Investing

Slack CEO explains why the company didn’t go public with a traditional IPO

Slack CEO Stewart Butterfield poses for photos outside the New York Stock Exchange before his company’s IPO, Thursday, June 20, 2019.

Richard Drew | AP

The CEO of messaging firm Slack said that the company didn’t want to go public with a traditional IPO so that it could bypass the closed-door process of raising capital from private investors and hasten its access to the broader public capital market.

“I think there’s a lot of investors who are used to a model where they get a small allocation, they wanted a big one. In a direct listing, at least they have an opportunity,” Stewart Butterfield said in an interview with CNBC’s Andrew Ross Sorkin on Thursday.

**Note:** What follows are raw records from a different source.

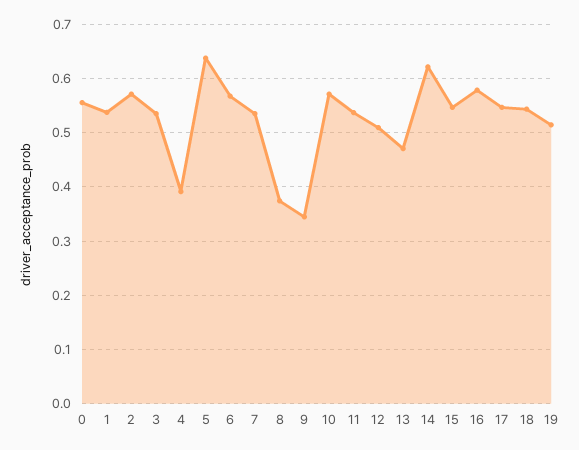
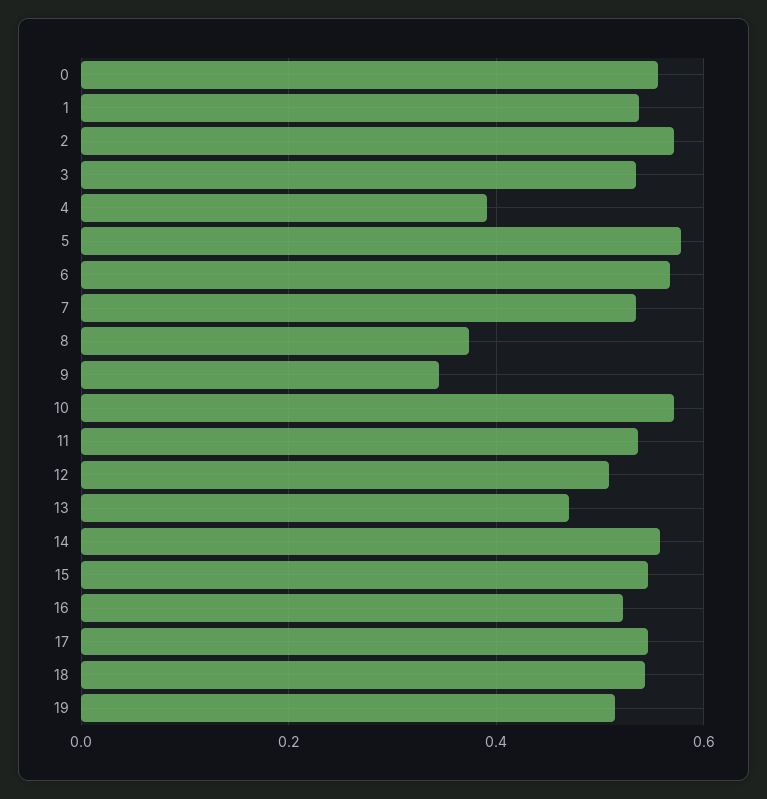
  {
    "0": 0.56,
    "1": 0.54,
    "2": 0.58,
    "3": 0.54,
    "4": 0.4,
-   "5": 0.64,
+   "5": 0.58,
    "6": 0.56,
    "7": 0.54,
    "8": 0.38,
    "9": 0.34,
    "10": 0.58,
    "11": 0.54,
    "12": 0.5,
    "13": 0.48,
-   "14": 0.62,
+   "14": 0.56,
    "15": 0.54,
-   "16": 0.58,
+   "16": 0.52,
    "17": 0.54,
    "18": 0.54,
    "19": 0.52
  }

“And I think you saw that with Spotify: Some early institutional investors taking huge positions on day one,” he added. “The savings [from direct listing] aren’t that great, to be honest. And that’s certainly not the motivator.”

Wall Street’s latest high-profile addition, Slack is a workplace-oriented app designed to ease communication through chat channels, akin to large group messaging. The company hopes to appeal to a variety of companies and usurp email’s longstanding reign as the primary method of intra-office chatter.

Unlike other newsy debuts this year that followed the usual IPO playbook like Beyond Meat and Uber, Slack chose to launch through a process known as direct listing. In traditional IPO, new shares are created, underwritten and sold to the public, diluting existing stakeholders. In a direct listing, no new shares are created and are sold on the public market without underwriting and without a lockup period.

Spotify went public on April 3 using a direct listing, at the time representing one of the most prominent companies to so. Corporate law firm Latham & Watkins, which represented the music streaming platform in its direct listing, wrote that Spotify wanted to list with as much transparency, access and price discovery as possible, a sentiment echoed by Slack’s chief.

“One of the hopes for a company like us is that there’s not too much volatility. And we are hoping that this model, where there’s many sellers and many buyers – supply and demand – we reach a market-clearing price a lot earlier,” Butterfield said.